Gaps in the law

LAX rules allowing houses to be demolished before councils find out what will replace them are leaving gap-toothed streets and undermining Vincent’s heritage streetscapes, says mayor John Carey.

Until last year developers needed plans on the table before councils would approve a demolition. The law aimed to prevent blocks lying vacant, attracting rubbish, vandalism, and generally bringing the tone of the street down.

Mr Carey says removing that protection could leave more streets with ugly gaps, despite the council introducing hard-fought character protection areas which were designed to give residents the change to preserve streetscapes they way they are.

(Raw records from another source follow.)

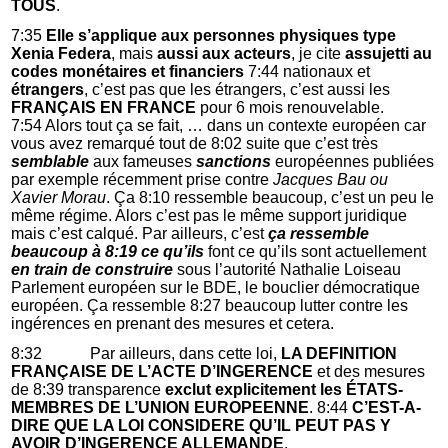
TOUS
.
7:35
Elle s’applique aux personnes physiques type
Xenia Federa
, mais
aussi aux acteurs
, je cite
assujetti au
codes monétaires et financiers
7:44 nationaux et
étrangers
, c’est pas que les étrangers, c’est aussi les
FRANÇAIS EN FRANCE
pour 6 mois renouvelable.
7:54 Alors tout ça se fait, … dans un contexte européen car
vous avez remarqué tout de 8:02 suite que c’est très
semblable
aux fameuses
sanctions
européennes publiées
par exemple récemment prise contre
Jacques Bau ou
Xavier Morau
. Ça 8:10 ressemble beaucoup, c’est un peu le
même régime. Alors c’est pas le même support juridique
mais c’est calqué. Par ailleurs, c’est
ça ressemble
beaucoup à 8:19 ce qu’ils
font ce qu’ils sont actuellement
en train de construire
sous l’autorité Nathalie Loiseau
Parlement européen sur le BDE, le bouclier démocratique
européen. Ça ressemble 8:27 beaucoup lutter contre les
ingérences en prenant des mesures et cetera.
8:32 Par ailleurs, dans cette loi,
LA DEFINITION
FRANÇAISE DE L’ACTE D’INGERENCE
et des mesures
de 8:39 transparence
exclut explicitement les ÉTATS-
MEMBRES DE L’UNION EUROPEENNE
. 8:44
C’EST-A-
DIRE QUE LA LOI CONSIDERE QU’IL PEUT PAS Y
AVOIR D’INGERENCE ALLEMANDE
.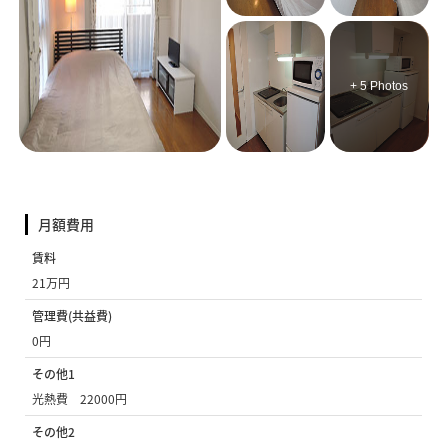
+ 5 Photos
月額費用
賃料
21万円
管理費(共益費)
0円
その他1
光熱費 22000円
その他2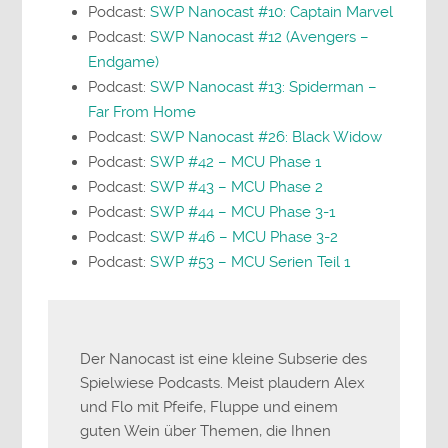
Podcast:
SWP Nanocast #10: Captain Marvel
Podcast:
SWP Nanocast #12 (Avengers –
Endgame)
Podcast:
SWP Nanocast #13: Spiderman –
Far From Home
Podcast:
SWP Nanocast #26: Black Widow
Podcast:
SWP #42 – MCU Phase 1
Podcast:
SWP #43 – MCU Phase 2
Podcast:
SWP #44 – MCU Phase 3-1
Podcast:
SWP #46 – MCU Phase 3-2
Podcast:
SWP #53 – MCU Serien Teil 1
Der Nanocast ist eine kleine Subserie des
Spielwiese Podcasts. Meist plaudern Alex
und Flo mit Pfeife, Fluppe und einem
guten Wein über Themen, die Ihnen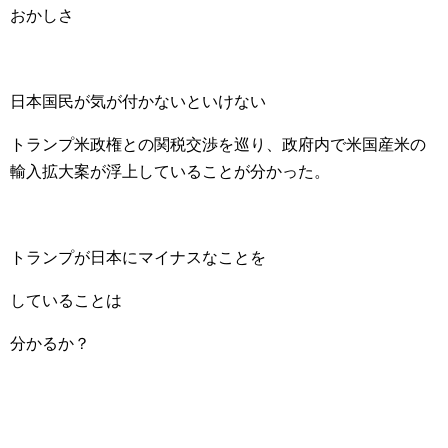
おかしさ
日本国民が気が付かないといけない
トランプ米政権との関税交渉を巡り、政府内で米国産米の
輸入拡大案が浮上していることが分かった。
トランプが日本にマイナスなことを
していることは
分かるか？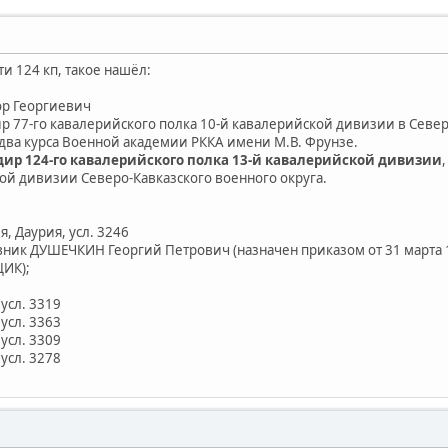
и 124 кп, такое нашёл:
р Георгиевич
дир 77-го кавалерийского полка 10-й кавалерийской дивизии в Севе
 два курса Военной академии РККА имени М.В. Фрунзе.
мандир 124-го кавалерийского полка 13-й кавалерийской дивизии
ой дивизии Северо-Кавказского военного округа.
, Даурия, усл. 3246
вник ДУШЕЧКИН Георгий Петрович (назначен приказом от 31 марта 
ЦИК);
усл. 3319
усл. 3363
усл. 3309
усл. 3278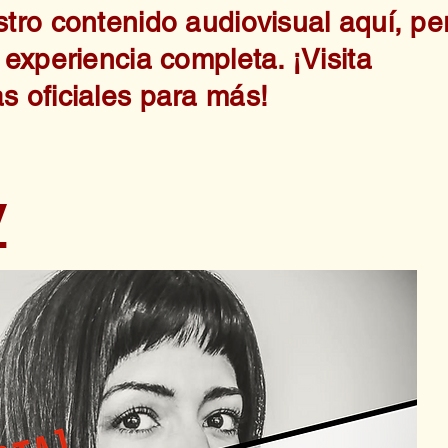
stro contenido audiovisual aquí, pe
 experiencia completa. ¡Visita
s oficiales para más!
y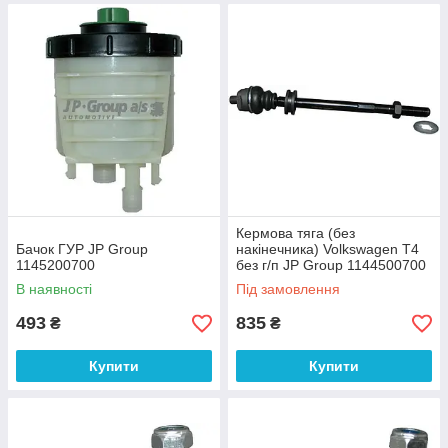
Кермова тяга (без
Бачок ГУР JP Group
накінечника) Volkswagen T4
1145200700
без г/п JP Group 1144500700
В наявності
Під замовлення
493
835
₴
₴
Купити
Купити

“[It’s] weakened our character protection areas, because you can just demolish without submitting plans, whereas if we had the old regime you’d have to submit plans and those plans would have to be in alignment with the character retention area,” Mr Carey said.

• Mayor John Carey and Harley Street’s Roz Hughes, Janine Wells and Toni Gibbs lament the new gap in their old-style streetscape. They fear it’s a long-term neighbour now. Photo by Steve Grant

• Mayor John Carey and Harley Street’s Roz Hughes, Janine Wells and Toni Gibbs lament the new gap in their old-style streetscape. They fear it’s a long-term neighbour now. Photo by
Steve Grant

Critical issue

He says the council would be stuck between a rock and a hard place; if it rejected a development application it could result in an ugly empty block for years.

“This is a critical issue and we want it to be changed,” Mr Carey says. “We’ll be going to the WA planning commission and the minister seeking a change.”

It’s already come to a head on Harley Street. Locals were in the planning stages of applying a streetscape protection area, but the owners of number 14 have demolished, making for a gap-tooth smile in the street.

They went to the council with a new plan for a two-storey house that was roundly condemned by neighbours.

Resident and former ABC broadcaster Verity James told Vincent councillors lovely Harley Street was getting the “architecture of crapola” creeping in.

The mayor, a fellow ex-journo, told her “Verity I’m going to have to call to order on that”.

The council rejected the designs “due to the adverse impact they would have on the streetscape and surrounding properties”.

The owner’s appealing to the state administrative tribunal, but as that lengthy process drags out everyone’s stuck with an empty block.